I was looking at the code below and I got the logic but I cannot seem to understand what is the use of '0'
.
class Solution
{
public:
string addBinary(string a, string b)
{
string s = "";
int c = 0, i = a.size() - 1, j = b.size() - 1;
while(i >= 0 || j >= 0 || c == 1)
{
c += i >= 0 ? a[i --] - '0' : 0;
c += j >= 0 ? b[j --] - '0': 0;
s = char(c % 2 + '0') + s;
c /= 2;
}
return s;
}
};
'\0' is referred to as NULL character or NULL terminator It is the character equivalent of integer 0(zero) as it refers to nothing In C language it is generally used to mark an end of a string.
All of the digit characters have values offset from the value of '0' . That means, if you have a character, let's say '9' and subtract '0' from it, you get the "distance" between the value of '9' and the value of '0' in the execution character set.
Character arithmetic is used to implement arithmetic operations like addition and subtraction on characters in C language. It is used to manipulate the strings.

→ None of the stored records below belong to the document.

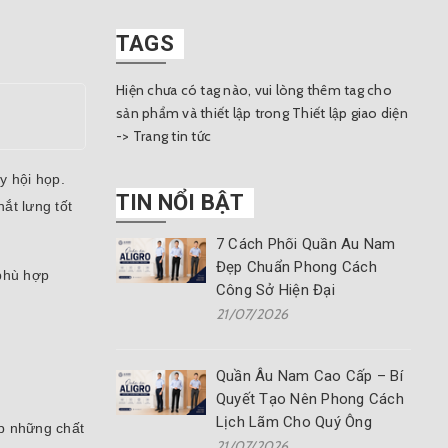
TAGS
Hiện chưa có tag nào, vui lòng thêm tag cho
sản phẩm và thiết lập trong Thiết lập giao diện
-> Trang tin tức
y hội họp.
TIN NỔI BẬT
ắt lưng tốt
7 Cách Phối Quần Âu Nam
Đẹp Chuẩn Phong Cách
phù hợp
Công Sở Hiện Đại
21/07/2026
Quần Âu Nam Cao Cấp – Bí
Quyết Tạo Nên Phong Cách
Lịch Lãm Cho Quý Ông
ợp những chất
21/07/2026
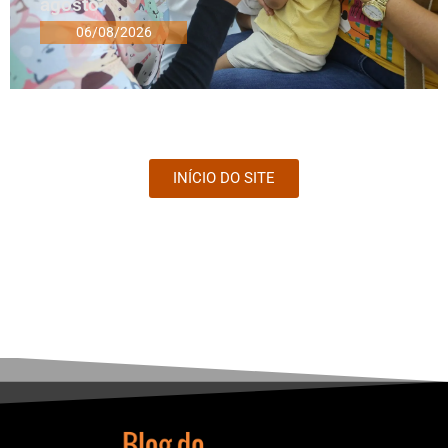
agosto
06/08/2026
INÍCIO DO SITE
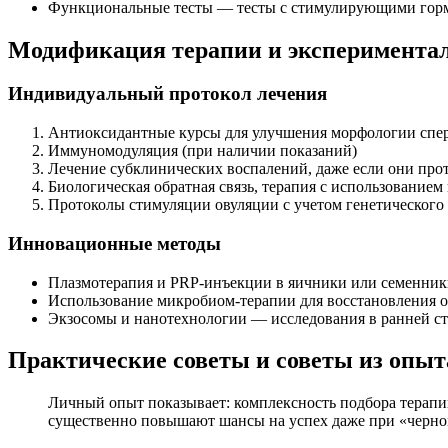
Функциональные тесты — тесты с стимулирующими гормон
Модификация терапии и эксперимента
Индивидуальный протокол лечения
Антиоксидантные курсы для улучшения морфологии спе
Иммуномодуляция (при наличии показаний)
Лечение субклинических воспалений, даже если они про
Биологическая обратная связь, терапия с использование
Протоколы стимуляции овуляции с учетом генетического 
Инновационные методы
Плазмотерапия и PRP-инъекции в яичники или семенни
Использование микробиом-терапии для восстановления 
Экзосомы и нанотехнологии — исследования в ранней ст
Практические советы и советы из опыт
Личный опыт показывает: комплексность подбора терапи
существенно повышают шансы на успех даже при «черно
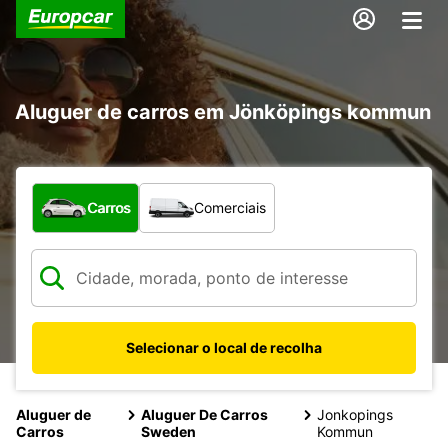
Aluguer de carros em Jönköpings kommun
Que tipo de veículo pretende?
Carros
Comerciais
Selecionar o local de recolha
Aluguer de
Aluguer De Carros
Jonkopings
Carros
Sweden
Kommun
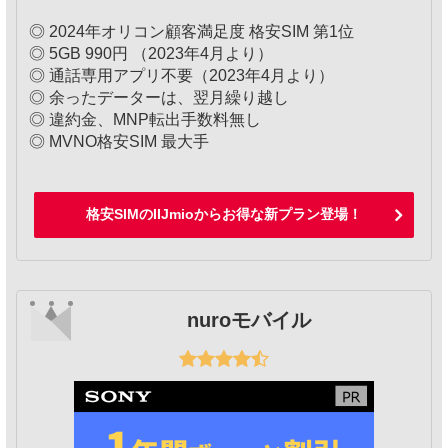
◎ 2024年オリコン顧客満足度 格安SIM 第1位
◎ 5GB 990円 （2023年4月より）
◎ 通話専用アプリ不要（2023年4月より）
◎ 余ったデーターは、翌月繰り越し
◎ 違約金、MNP転出手数料無し
◎ MVNO格安SIM 最大手
格安SIMのIIJmioからお得な新プラン登場！
nuroモバイル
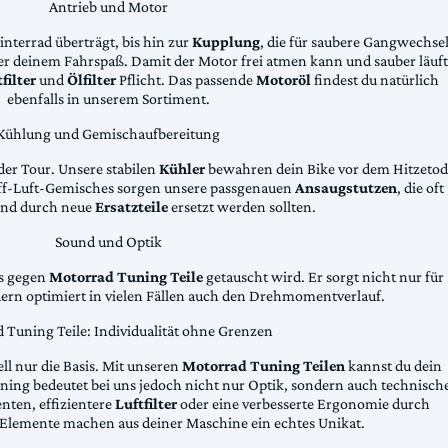
Antrieb und Motor
Hinterrad überträgt, bis hin zur
Kupplung
, die für saubere Gangwechse
ter deinem Fahrspaß. Damit der Motor frei atmen kann und sauber läuft
filter
und
Ölfilter
Pflicht. Das passende
Motoröl
findest du natürlich
ebenfalls in unserem Sortiment.
Kühlung und Gemischaufbereitung
der Tour. Unsere stabilen
Kühler
bewahren dein Bike vor dem Hitzetod
toff-Luft-Gemisches sorgen unsere passgenauen
Ansaugstutzen
, die oft
und durch neue
Ersatzteile
ersetzt werden sollten.
Sound und Optik
das gegen
Motorrad Tuning Teile
getauscht wird. Er sorgt nicht nur für
dern optimiert in vielen Fällen auch den Drehmomentverlauf.
 Tuning Teile: Individualität ohne Grenzen
ll nur die Basis. Mit unseren
Motorrad Tuning Teilen
kannst du dein
ing bedeutet bei uns jedoch nicht nur Optik, sondern auch technisch
ten, effizientere
Luftfilter
oder eine verbesserte Ergonomie durch
Elemente machen aus deiner Maschine ein echtes Unikat.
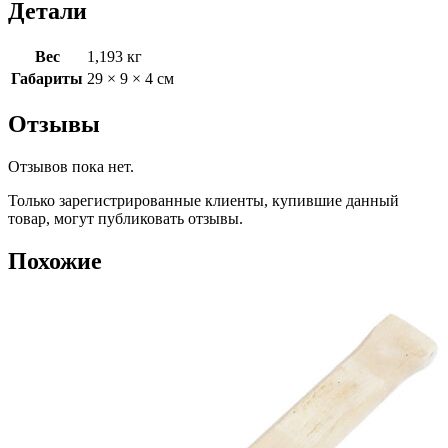
Детали
Вес
1,193 кг
Габариты
29 × 9 × 4 см
Отзывы
Отзывов пока нет.
Только зарегистрированные клиенты, купившие данный
товар, могут публиковать отзывы.
Похожие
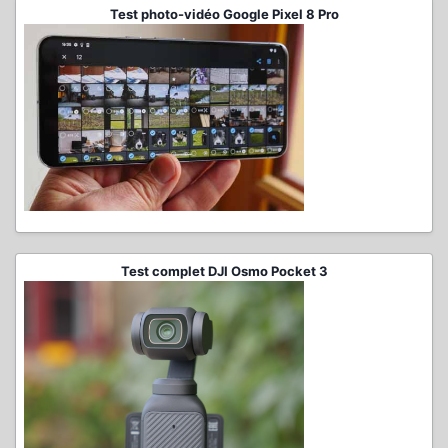
Test photo-vidéo Google Pixel 8 Pro
Test complet DJI Osmo Pocket 3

The C and C++ standards require that the characters '0'..'9'
be contiguous and increasing. So to convert one of those characters to the digit that it represents you subtract '0'
and to convert a digit to the character that represents it you add '0'
.
C++ requires ([lex.charset]/3) that, in the basic character set, the numerals '0'
, '1'
, '2'
, ..., '9'
are encoded as contiguous values. That means that given a numeral character c
, you can compute its integral value as the expression c - '0'
.
The value '0' represent offset of ascii table for numeric character representation. To compare two values when one is ascii and another is binary you need to convert to same base representation.
In ASCII code character 0, represented as '0' in C (and many other languages) has the value 48. Also in ASCII the other 9 numerals are contiguous: '0', '1', etc. A string is composed of characters. So if you subtract '0' to another numeral you get its numeric value.